Jill is still keeping her calories down to about 1,000 per day, and I’m doing around 1,200 or so. It’s not that hard, and I feel full most of the time. I have two hard-boiled eggs for breakfast, a rice cake snack after we get back from running, and then a salad for lunch, and another salad for dinner, usually with a little chicken or tuna fish on it. Of course, I drink about twenty glasses of water every day, and I keep a couple bags of gummy fruit snacks in my bedside table. I let myself have one or two a day just to keep from going crazy. But it’s not hard, and I can’t believe how great I look in the mirror. I love my new body. I look like those girls in the workout ads for yoga clothes and running shoes. The other day when we were swimming, Jack said my six-pack was better than his. This is patently false; Jack has washboard abs like one of those European soccer stars in underwear commercials, but it made me smile and blush, so of course, I splashed him in the face so he wouldn’t see how happy it made me, and he dove at me and knocked me off my raft.

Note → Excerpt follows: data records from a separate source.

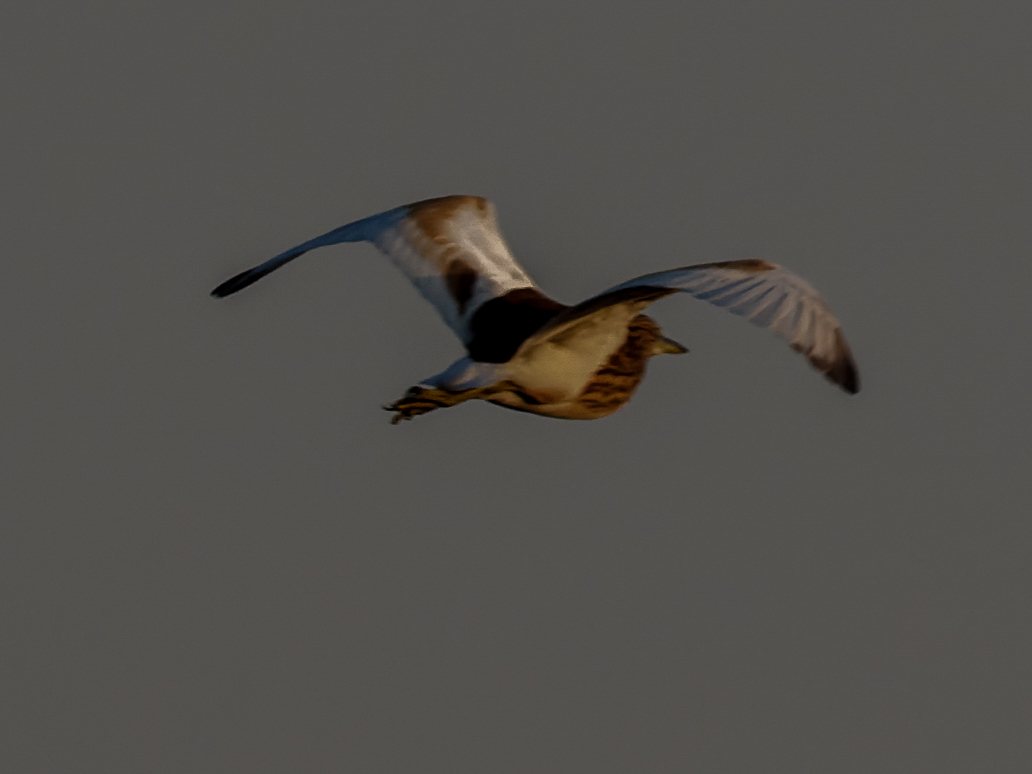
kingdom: Animalia
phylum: Chordata
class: Aves
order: Pelecaniformes
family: Ardeidae
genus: Ardeola
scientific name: Ardeola ralloides
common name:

Jill looks so thin her legs don’t touch between her thighs anymore. I don’t really understand the rules of how you have to look in ballet, but she tells me that it’s all about being as light as possible so you can be lifted, and almost weightless in your jumps and spins. If “almost weightless” is the standard, Jill should have no trouble getting the roles she wants next week
when her summer ballet intensives start. If she gets any more weightless, she’ll float away.

All of this would be fine and good except that today at practice when we handed our CalorTrack printouts in to Coach Perkins, Vanessa lost her mind again. Coach glanced down at my sheets, then smiled and patted me on the back and told me I was doing a great job. I’ve been putting in a few extra things on the CalorTrack app that I don’t actually eat, but nothing major. Just adding some toast to the eggs at breakfast and a turkey sandwich to the salad. Sometimes a brownie or some frozen yogurt for “dessert” after dinner. I don’t do it for every day or anything—just enough to up the calories for the week by about 750 or so.